Yang paling mengerikan adalah ia tersenyum lebar. Terlalu lebar hingga memperlihatkan barisan gigi dan gusi dalam bentuk utuh karena pipi kirinya robek nyaris menyentuh daun telinga. Rambutnya yang hitam serta panjang seolah sengaja ia tata dengan apik di bahu kanannya untuk memerkan senyumannya yang paling mengerikan kepadaku.
Kejadian itu terasa begitu lambat sebelum akhirnya aku jatuh ke lantai dengan tubuh yang terasa mulai mengejang. Wanita itu menyeringai, kemudian ia melayang lebih tinggi memperlihat kondisi tubuhnya yang terputus. Pinggulnya tidak ada di sana, sehingga ususnya menjuntai jatuh ke bawah. Dalam kondisi mengejang dan membelalak di lantai, aku melihat wanita itu tersenyum puas kepadaku kemudian berangsur menghilang di sudut kanan jendela.

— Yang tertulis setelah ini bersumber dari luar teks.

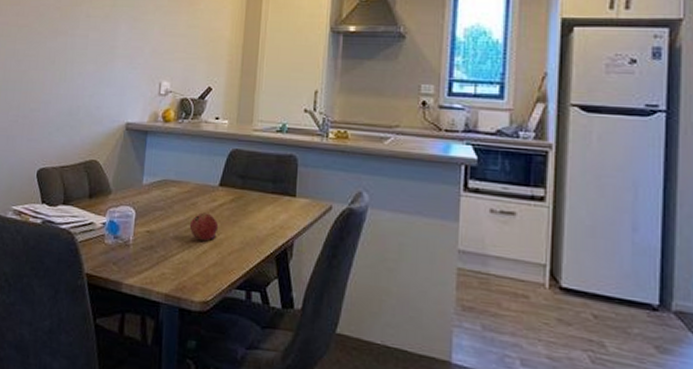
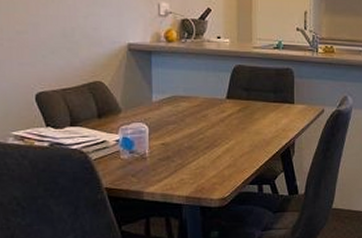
fruit: present [189,212,219,241] -> none [202,123,229,148]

Aku mendengar kakakku berteriak histeris diikuti gumaman Ayah, Ibu, Kakek dan Nenekku yang sepertinya berlarian masuk ke rumah dengan panik. Aku tidak ingat lagi kejadian setelah itu. Menurut cerita Ayah dan Ibu, setelah badanku berhenti kejang-kejang, suhu badanku naik. Aku mengalami demam tinggi  hingga menceracau tidak keruan selama nyaris lima hari.
Semenjak kejadian itu aku tidak berani lagi berbuat iseng, terutama saat di rumah Kakek. Aku bahkan menghindari area kebun dan jendela. Sampai hari ini seringai wanita berbaju merah dengan mulutnya yang robek itu masih menetap dalam ingatanku, membuatku memiliki trauma tersendiri jika melihat daun jendela dengan dua sisi yang simetris.